**Records excerpted from a collection**

▶

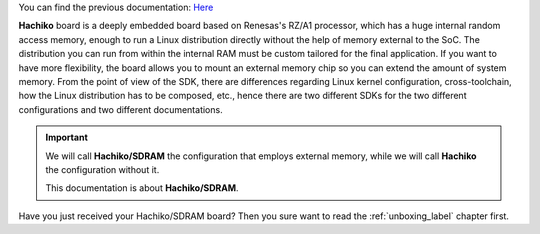 You can find the previous documentation: `Here <http://architechboards-hachiko-v101.readthedocs.org>`_

**Hachiko** board is a deeply embedded board based on Renesas's RZ/A1 processor, which has a huge internal random access memory, enough to run a Linux distribution directly without the help of memory external to the SoC. 
The distribution you can run from within the internal RAM must be custom tailored for the final application. If you want to have more flexibility, the board allows you to mount an external memory chip so you can extend the amount of system memory.
From the point of view of the SDK, there are differences regarding Linux kernel configuration, cross-toolchain, how the Linux distribution has to be composed, etc., hence there are two different SDKs for the two different configurations and two different documentations.

.. important::

 We will call **Hachiko/SDRAM** the configuration that employs external memory, while we will call **Hachiko** the configuration without it.

 This documentation is about **Hachiko/SDRAM**.

Have you just received your Hachiko/SDRAM board? Then you sure want to read the :ref:`unboxing_label` chapter first.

◀

Write out exactly the lines between the start of the data and the line with "to the SoC.", including both, but none of the pictures.

 You can find the previous documentation: `Here <http://architechboards-hachiko-v101.readthedocs.org>`_

**Hachiko** board is a deeply embedded board based on Renesas's RZ/A1 processor, which has a huge internal random access memory, enough to run a Linux distribution directly without the help of memory external to the SoC. 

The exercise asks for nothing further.